Balançou os braços brilhantes e uma amarração preta atou os punhos de Tana, que ralhou e gritou por liberdade.
— O traidor é você – disse ofegante. – Jamais escapará!
— Veremos minha doce e deliciosa Tana – tornou provocante. Caminhando para o guarda-roupa continuou – Sabe, eu até gostei de você, de nosso divertimento e mesmo eu não sendo páreo para você, eu tinha total certeza que era capaz de... Te dominar.
— Nojento imundo! Jamais será capaz de me dominar. Não faz ideia do poder que carrego.
Tana olhou para baixo e seus olhos brilharam. Gil já havia vestido calças e estava com a camiseta em mãos, parou abruptamente e surpreendeu-se ao ver que o brilho dos olhos de Tana estava queimando as amarras e seus punhos. O fogo tomou conta da amarra e ao livrar os punhos a bruxa as posicionou de palma para cima e o fogo adentrou nas palmas. Naquele instante seus cabelos apoderaram-se do fogo e prolongou as chamas por todo o seu comprimento.
Gil ficou tremendamente assustado, colocou a camiseta às pressas e correu para a porta, sendo interrompido pelo bloqueio de fogo que Tana provocou. A bruxa o olhou com ira, lançando sobre ele jatos de fogo, Gil jogou-se e rolou no chão, abriu as mãos criando um escudo negro de fumaça.
— Domina-me poder maligno. Tome posse do seu servo. Emerja da escuridão e preencha cada centímetro de meu corpo.

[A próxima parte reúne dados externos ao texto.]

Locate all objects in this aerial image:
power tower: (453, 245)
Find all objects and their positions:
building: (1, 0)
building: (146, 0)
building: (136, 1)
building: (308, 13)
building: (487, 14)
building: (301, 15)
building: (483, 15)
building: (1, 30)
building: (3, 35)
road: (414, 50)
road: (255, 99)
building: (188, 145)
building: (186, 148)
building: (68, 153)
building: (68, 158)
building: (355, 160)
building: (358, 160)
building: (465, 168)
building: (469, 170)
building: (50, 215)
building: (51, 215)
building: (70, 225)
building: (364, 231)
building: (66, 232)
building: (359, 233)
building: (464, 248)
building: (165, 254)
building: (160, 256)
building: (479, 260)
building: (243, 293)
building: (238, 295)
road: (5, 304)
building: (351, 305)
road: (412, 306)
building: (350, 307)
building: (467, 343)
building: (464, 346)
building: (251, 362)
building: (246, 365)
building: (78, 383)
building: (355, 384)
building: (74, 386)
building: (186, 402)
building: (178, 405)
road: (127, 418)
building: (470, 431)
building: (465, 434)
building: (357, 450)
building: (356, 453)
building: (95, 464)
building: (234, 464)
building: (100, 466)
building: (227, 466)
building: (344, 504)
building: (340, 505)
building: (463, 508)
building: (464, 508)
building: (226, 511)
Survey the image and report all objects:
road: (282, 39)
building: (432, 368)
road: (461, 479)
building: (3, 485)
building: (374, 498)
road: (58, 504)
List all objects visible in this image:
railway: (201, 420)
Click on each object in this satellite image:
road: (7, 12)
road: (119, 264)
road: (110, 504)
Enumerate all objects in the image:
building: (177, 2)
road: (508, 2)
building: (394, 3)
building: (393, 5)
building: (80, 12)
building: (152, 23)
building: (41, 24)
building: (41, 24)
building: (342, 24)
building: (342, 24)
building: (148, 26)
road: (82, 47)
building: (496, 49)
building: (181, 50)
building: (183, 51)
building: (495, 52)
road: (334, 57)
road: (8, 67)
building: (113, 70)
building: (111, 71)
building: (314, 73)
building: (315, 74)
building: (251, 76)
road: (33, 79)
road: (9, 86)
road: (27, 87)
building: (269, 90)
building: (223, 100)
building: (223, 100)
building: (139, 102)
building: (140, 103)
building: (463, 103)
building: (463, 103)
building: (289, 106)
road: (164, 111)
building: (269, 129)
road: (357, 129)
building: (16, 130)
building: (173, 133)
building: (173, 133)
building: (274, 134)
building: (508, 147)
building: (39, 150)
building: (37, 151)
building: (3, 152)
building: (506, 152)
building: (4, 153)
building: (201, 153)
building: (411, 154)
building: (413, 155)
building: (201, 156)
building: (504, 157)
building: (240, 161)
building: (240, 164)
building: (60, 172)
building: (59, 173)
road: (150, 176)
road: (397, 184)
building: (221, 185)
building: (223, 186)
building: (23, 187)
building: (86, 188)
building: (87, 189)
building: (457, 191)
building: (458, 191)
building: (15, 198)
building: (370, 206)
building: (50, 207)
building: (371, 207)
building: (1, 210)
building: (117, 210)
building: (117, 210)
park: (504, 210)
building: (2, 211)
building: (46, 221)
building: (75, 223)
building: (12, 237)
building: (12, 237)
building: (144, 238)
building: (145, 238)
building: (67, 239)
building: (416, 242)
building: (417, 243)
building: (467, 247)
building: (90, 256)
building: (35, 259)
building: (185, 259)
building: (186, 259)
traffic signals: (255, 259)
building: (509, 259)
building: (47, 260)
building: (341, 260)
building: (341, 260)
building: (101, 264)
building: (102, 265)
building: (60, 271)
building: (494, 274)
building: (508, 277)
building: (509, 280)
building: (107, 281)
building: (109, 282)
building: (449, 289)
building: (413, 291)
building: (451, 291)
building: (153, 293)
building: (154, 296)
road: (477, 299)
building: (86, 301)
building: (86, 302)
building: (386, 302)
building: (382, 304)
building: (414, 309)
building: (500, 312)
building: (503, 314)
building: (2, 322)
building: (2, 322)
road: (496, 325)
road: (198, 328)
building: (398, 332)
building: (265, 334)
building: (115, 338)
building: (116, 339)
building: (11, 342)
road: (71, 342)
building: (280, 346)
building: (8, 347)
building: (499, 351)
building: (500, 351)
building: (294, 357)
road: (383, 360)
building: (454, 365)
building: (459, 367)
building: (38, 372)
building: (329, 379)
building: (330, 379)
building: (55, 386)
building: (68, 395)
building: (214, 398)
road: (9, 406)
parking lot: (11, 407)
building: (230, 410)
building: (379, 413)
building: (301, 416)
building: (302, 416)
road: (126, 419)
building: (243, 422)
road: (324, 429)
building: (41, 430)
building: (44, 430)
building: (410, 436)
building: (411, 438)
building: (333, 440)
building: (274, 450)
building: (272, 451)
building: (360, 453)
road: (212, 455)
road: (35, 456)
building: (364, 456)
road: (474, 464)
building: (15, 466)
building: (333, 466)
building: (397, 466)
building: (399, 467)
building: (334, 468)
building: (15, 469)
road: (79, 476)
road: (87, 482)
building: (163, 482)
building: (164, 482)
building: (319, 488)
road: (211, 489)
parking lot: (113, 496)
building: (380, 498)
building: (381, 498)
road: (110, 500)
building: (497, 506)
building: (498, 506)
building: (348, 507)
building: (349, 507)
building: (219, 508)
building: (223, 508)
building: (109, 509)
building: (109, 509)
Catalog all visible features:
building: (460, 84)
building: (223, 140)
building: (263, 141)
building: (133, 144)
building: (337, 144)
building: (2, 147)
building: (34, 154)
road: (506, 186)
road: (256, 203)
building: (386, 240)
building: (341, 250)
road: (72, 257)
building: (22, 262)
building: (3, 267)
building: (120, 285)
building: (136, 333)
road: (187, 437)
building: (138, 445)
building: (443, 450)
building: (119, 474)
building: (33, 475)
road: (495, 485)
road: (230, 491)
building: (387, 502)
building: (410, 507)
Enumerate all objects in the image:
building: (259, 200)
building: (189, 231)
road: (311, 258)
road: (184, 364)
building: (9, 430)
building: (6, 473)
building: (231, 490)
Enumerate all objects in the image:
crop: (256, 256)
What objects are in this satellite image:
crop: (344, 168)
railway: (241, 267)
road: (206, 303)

O homem fora pouco a pouco dominado pela escuridão, seus olhos enegreceram e seu corpo tornou-se descarnado. O bruxo possuído gargalhou sombrio e levantou-se. Tana se surpreendeu pela possessão de Gil, não esperava que fosse lutar de igual para igual, o homem sempre fora menos poderoso que ela, descendente real da magia.
Gil se aproximou e seu braço alongado acertou um golpe em Tana, fazendo-a cair, a bruxa colocou as mãos no chão para não despencar, despertando para a realidade. Levantou a cabeça e seus olhos brilharam, levantou e foi para cima de Gil, seus golpes foram defendidos com dificuldade, o homem bloqueava os golpes e tentava contra-atracar, porém o fogo de Tana era um grande inimigo.
Tana parou de atacar de repente o mirou no que seriam os seus olhos. Suspirou profundamente e disse:
— Jamais terá poder superior a mim. Assim como jamais chegará perto de sua prole.
Gil paralisou e olhou para a barriga de Tana, ainda não havia volume. O homem estalou os dedos e um feixe de luz banhou o abdômen da bruxa, brilhou em tom amarelo, tão claro como o sol. Tana deixou uma lágrima escorrer e Gil cambaleou para trás. Oportunamente Tana respirou profundo e abrindo os braços, concentrou todo o fogo em suas mãos e com um berro agudo atingiu o homem com todo o seu poder.
O bruxo foi lançado para trás e bateu fortemente na parede, ao cair seus olhos voltaram ao normal, sua pele foi encarnando novamente e toda a fumaça da escuridão lhe deixou. Gil estava desmaiado, completamente nu. Tana também cessou seu poder, seus olhos de fogo voltaram a brilhar verde-água e a bruxa deu uns passos à frente.
— Poderoso e mestre Omin entrego-te o traidor – conjurou o chamado entre lágrimas.
Tana cortou sua palma da mão novamente e deixou seu sangue escorrer pelo chão. O tremor do solo trouxe a certeza que Tana odiava desejar. Omin invadiu o local e investiu contra Gil toda sua ira; penetrando no solo novamente. Deixando para trás toda a carcaça do que um dia fora o bruxo Gil Batista.
Mausoléu dos Andrades
As lágrimas de Tana escorriam pelo rosto delicado. Estava sozinha, ala leste do mausoléu e com um levantar de mãos o solo tremeu e levantou mais uma pequena rocha, com a outra mão fez o novo caixão levitar e encaixar-se na rocha. Levantou o indicador direito e sua unha tornou-se pontiaguda.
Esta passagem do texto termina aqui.